On the banks of Lough Foyle, Greencastle has a number of pontoons and will be suitable for day trips along the North Coast of Northern Ireland taking in the stunning scenery of the route known as the Causeway Coast. On the way you can marvel at the stunning scenery from the sea of Downhill Demesne, including the iconic circular monument – Mussenden Temple perched on the cliff edge above Downhill beach.
Next up is the Giant’s Causeway, Ballintoy harbour, which was used as a filming location for the TV series Game of Thrones, Carrick-a-rede Rope Bridge, and Rathlin Island to name but a few. We can stop for lunch at the coastal towns of Portstewart, Portrush or Ballycastle.
Greencastle is also an ideal starting point for a trip on Lough Foyle leading to Derry, also known as Londonderry or Doire, depending on which version you prefer ! It is steeped in history, and find out more at Derry
Embark from the pontoon at Bunagee for a day trip to Inishtrahull Island. There, you can enjoy a day on your own uninhabited island - except for the wildlife. Its geographical location and lighthouse attract many unusual birds and a mass of grey seals. Rabbits are in abundance and a couple of deer are still present as well. On the way there, you may experience basking sharks and dolphins which are a common sight during the summer months.
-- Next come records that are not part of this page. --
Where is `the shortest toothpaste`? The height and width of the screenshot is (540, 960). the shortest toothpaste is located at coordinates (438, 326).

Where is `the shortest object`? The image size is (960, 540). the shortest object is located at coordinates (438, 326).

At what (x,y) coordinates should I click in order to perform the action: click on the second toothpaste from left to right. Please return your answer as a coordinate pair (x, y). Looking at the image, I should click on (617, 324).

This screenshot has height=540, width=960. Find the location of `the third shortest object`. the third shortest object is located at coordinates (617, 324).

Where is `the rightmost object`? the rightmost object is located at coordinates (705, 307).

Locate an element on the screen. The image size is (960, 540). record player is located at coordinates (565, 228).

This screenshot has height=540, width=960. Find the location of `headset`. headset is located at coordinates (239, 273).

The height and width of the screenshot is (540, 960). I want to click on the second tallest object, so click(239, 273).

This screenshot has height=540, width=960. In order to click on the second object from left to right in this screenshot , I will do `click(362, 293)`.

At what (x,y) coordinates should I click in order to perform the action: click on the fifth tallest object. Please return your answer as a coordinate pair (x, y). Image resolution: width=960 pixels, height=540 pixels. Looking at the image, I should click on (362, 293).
The sea surrounding the island is littered with wrecks that were torpedoed during the war and are popular with divers. It is an underwater graveyard to German U-boats and one of the great losses was the Empire Heritage a ship of 15,702 tons which was carrying dozens of Sherman tanks.
It lies in shallow waters of less than 70 metres. Click the video to see amazing underwater footage of the tanks lying scattered on the sea bed. It is anticipated that some of these tanks and U-boats will be lifted in the near future to be viewed by the public. Inishtrahull was inhabited until 1929 when only the lighthouse keepers remained. With the lighthouse going automatic the last of the lighthouse keepers left circa 1987. The island is formed of a granitic gneiss and is dated at 1.7 billion years old. Other rock formations similar to this are to be found off southern Greenland and Scandinavia. The old wall steads are still present on the island, as is the school and graveyard.